APLICANDO A LEITURA
a - Responda às perguntas abaixo com base no trecho sobre regulação bancária:
(i) Em que década foi criada a legislação bancária vigente?
(ii) Onde foi realizado o 5º Congresso da Abipag?
(iii) Quais iniciativas do BC foram elogiadas por Aquino?
b - Transcreva do trecho sobre regulação bancária tudo o que vai de "O diretor de" até "do sistema financeiro.".

TRECHO DO DOCUMENTO

====

O diretor de Fiscalização do Banco Central (BC), Ailton de Aquino Santos, pediu nesta quinta-feira (21/5) a criação de uma nova lei de regulação bancária. A justificativa é que a legislação vigente, criada na década de 1970, não responde aos riscos e desafios atuais do sistema financeiro.
Durante o 5º Congresso da Abipag, realizado no Hotel Royal Tulip, em Brasília, Aquino destacou que o Congresso pode aproveitar o momento de crise e escândalos no setor para avançar um texto que substitua a legislação atual. Seu mandato na diretoria de Fiscalização termina no início de 2027.
O diretor avalia que os problemas de hoje são mais complexos do que os da época em que a lei foi formulada. Também questionou a Lei 12.865/2013, que regula instituições de pagamento, sugerindo uma reflexão sobre ajustes no marco regulatório.
Contexto regulatório
Aquino elogiou iniciativas do BC como o Pix e o Open Finance, consideradas responsáveis por ampliar o acesso da população a serviços financeiros e reduzir custos. Segundo ele, milhões de brasileiros passaram a usar pagamentos digitais, crédito e serviços antes indisponíveis.

====

MATERIAL FORNECIDO
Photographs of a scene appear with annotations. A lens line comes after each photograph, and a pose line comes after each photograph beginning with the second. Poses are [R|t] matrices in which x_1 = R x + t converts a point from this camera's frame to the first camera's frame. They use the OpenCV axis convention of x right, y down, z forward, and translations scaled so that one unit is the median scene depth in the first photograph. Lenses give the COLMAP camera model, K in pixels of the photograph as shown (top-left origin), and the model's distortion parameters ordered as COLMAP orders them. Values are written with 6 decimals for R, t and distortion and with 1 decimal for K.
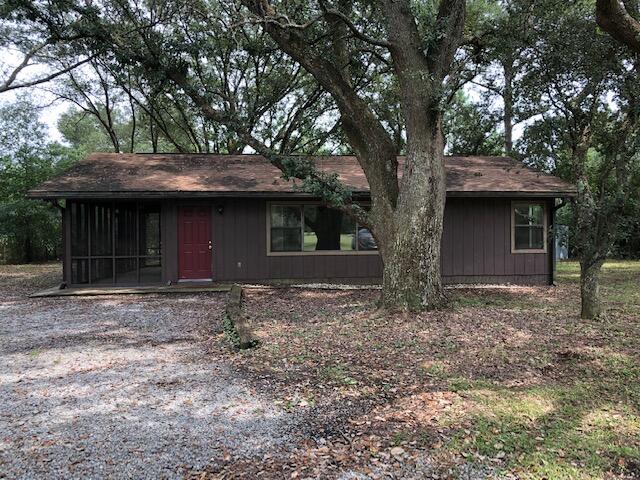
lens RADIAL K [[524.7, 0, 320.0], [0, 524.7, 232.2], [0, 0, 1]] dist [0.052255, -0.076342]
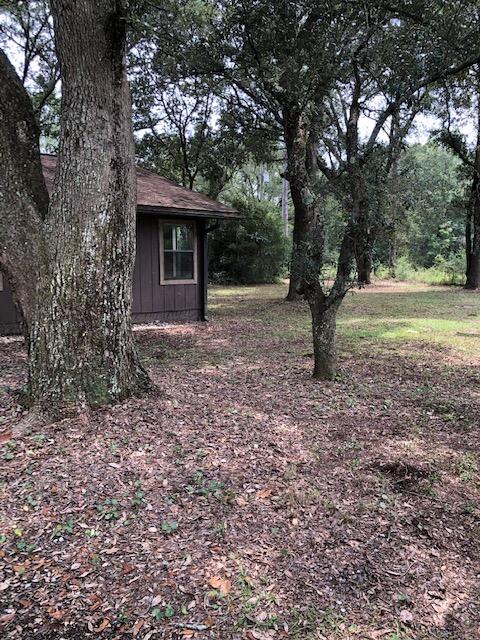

====

RESPOSTAS DAS TAREFAS
a -
(i) Na década de 1970.
(ii) No Hotel Royal Tulip, em Brasília.
(iii) O Pix e o Open Finance.

b -
O diretor de Fiscalização do Banco Central (BC), Ailton de Aquino Santos, pediu nesta quinta-feira (21/5) a criação de uma nova lei de regulação bancária. A justificativa é que a legislação vigente, criada na década de 1970, não responde aos riscos e desafios atuais do sistema financeiro.